World Economy

China Facing Mountain of Debt

China Facing Mountain of DebtChina Facing Mountain of Debt

China’s debt mountain is casting a shadow over the world’s second-largest economy. Total debt has reached 282 percent of GDP, according to the McKinsey Global Institute. While other big economies aren’t far behind, it’s the pace of China’s credit expansion that’s worrying policy makers, spurring targeted stimulus strikes while trying to avoid a debt sugar hit.

Central government debt is low by global standards, giving room for fiscal stimulus if the economic downturn deepens. Local authorities are in a more delicate position, having borrowed heavily via vehicles after the global financial crisis and now grappling with repayments, Bloomberg reported.

While bank debt doesn’t flash red alert yet, rising bad loans signal more pain to come. For non-financials, especially real estate developers, the burden is greater, raising question marks over whether monetary policy loosening will spur a pickup in loan demand among already tapped out corporates. Last month, Baoding Tianwei Group, a power-equipment maker became China’s first state-owned enterprise to default on domestic debt.

  Good News

Now on to the good news: households. China’s famously frugal citizens have plenty of scope to take on more credit, spurring hopes consumption can help plug a growth gap that’s widening amid the slowdown in investment.

As for who dished out the loans, an estimated 30 percent comes from the shadow banking system -- a lending channel policy makers are trying to rein in due to concerns over transparency. Then there’s foreign lending, which could come back to bite if the currency weakens. Even after a slight decrease in the fourth quarter of 2014, outstanding claims on China totaled $1 trillion at the end of 2014, well ahead of $308 billion for Brazil and $196 billion for India, according to the Bank of International Settlements.

There are signs that credit has peaked, with Standard Chartered estimating China’s debt-to-GDP ratio is stabilizing. The question for policy makers: will the deleveraging process spark a crunch or can they pull off a smooth landing?

“China’s policy makers need to walk a fine line between supporting growth and avoiding a further deterioration in debt metrics,” said David Mann, chief Asia economist at Standard Chartered. “They don’t want to let that genie back out of its bottle.”

  Export Downside Risk

China’s exports unexpectedly declined in April and imports slumped, adding downward pressure on an economy grappling with overcapacity and waning competitiveness.

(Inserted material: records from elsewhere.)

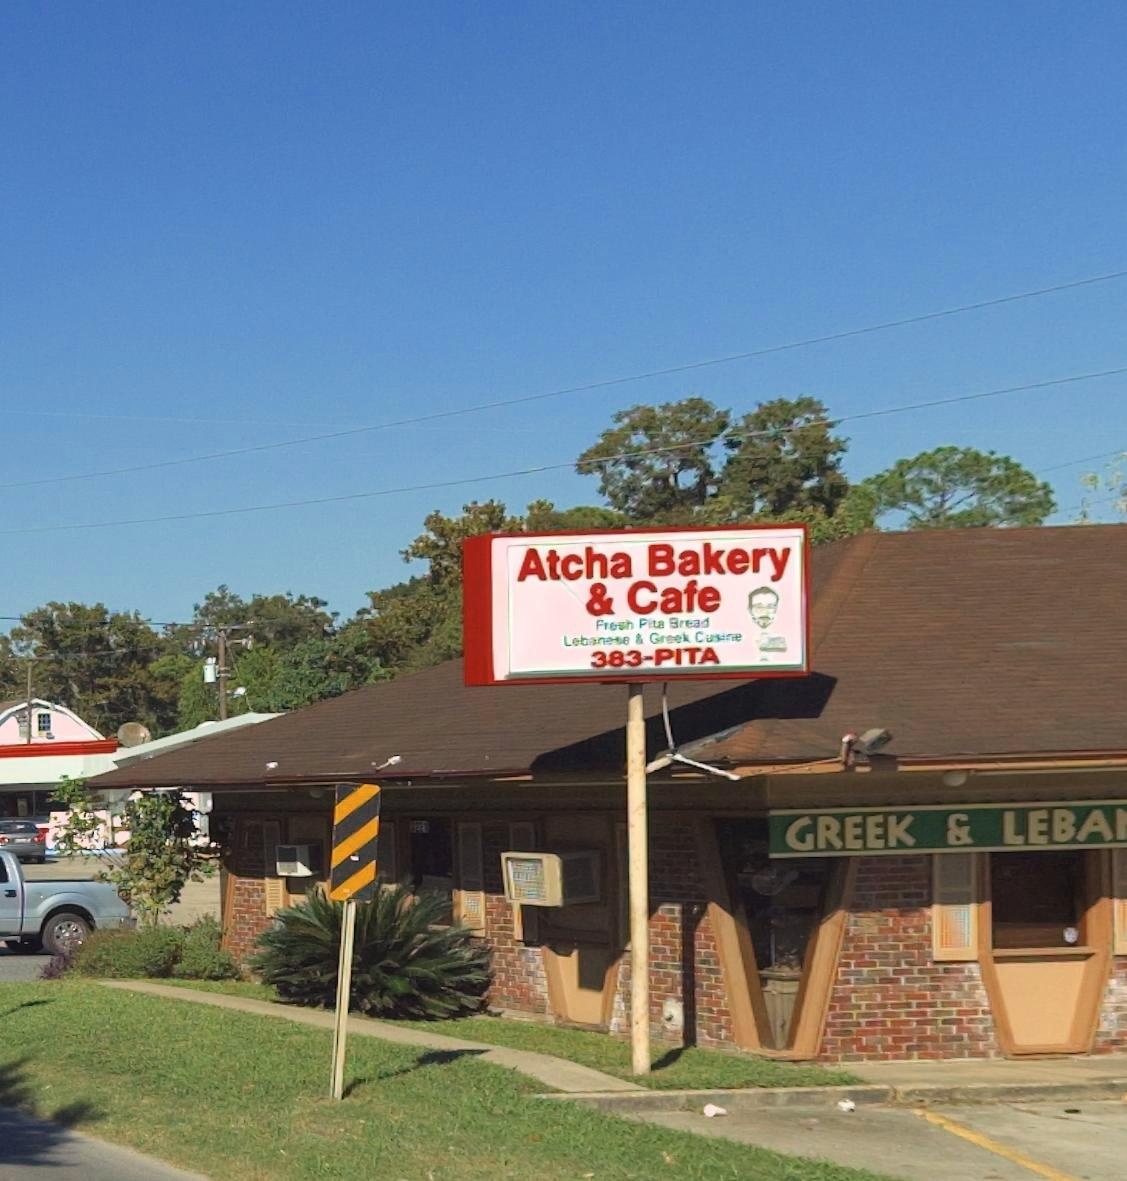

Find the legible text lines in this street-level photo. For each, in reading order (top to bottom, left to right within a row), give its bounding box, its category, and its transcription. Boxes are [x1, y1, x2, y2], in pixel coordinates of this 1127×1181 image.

[516, 541, 793, 583] BusinessName: Atcha Bakery
[585, 579, 724, 617] BusinessName: & Cafe
[594, 617, 712, 631] None: Fresh Pita Bread
[562, 630, 744, 648] None: Lebanese & Greek Cuisine
[589, 646, 722, 669] None: 383-PITA
[783, 808, 1115, 852] None: GREEK & LEBA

Overseas shipments fell 6.2 percent from a year earlier in yuan value, the customs administration said in Beijing on Friday. That compared with the median estimate for a 0.9 percent rise in a Bloomberg survey of analysts. Imports slid 16.1 percent -- the fourth straight double-digit decline -- leaving a trade surplus of 210.21 billion yuan ($33.9 billion).

 “Exports, once regarded as a stabilizer for growth this year, are now becoming a downside risk,” said Li Wei, the China and Asia economist for Commonwealth Bank of Australia in Sydney. “The government has to do more to help growth.”

While Chinese exports to the US rose 9.2 percent in the January to April period in yuan terms, exports to the EU dropped 0.7 percent and shipments to Japan tumbled 12 percent, according to China’s customs administration.

Exporters in the Pearl River Delta manufacturing hub (in Guangdong province of China) are facing persistent labor shortages and rising wages, according to a survey of manufacturing clients by Standard Chartered Plc. The nation’s 274 million migrant workers, the backbone of China’s labor-intensive manufacturing industry, are getting older and more expensive, with their average age increasing to 38.3 years in 2014 from 35.5 five years earlier, according to a quarterly survey from the National Bureau of Statistics.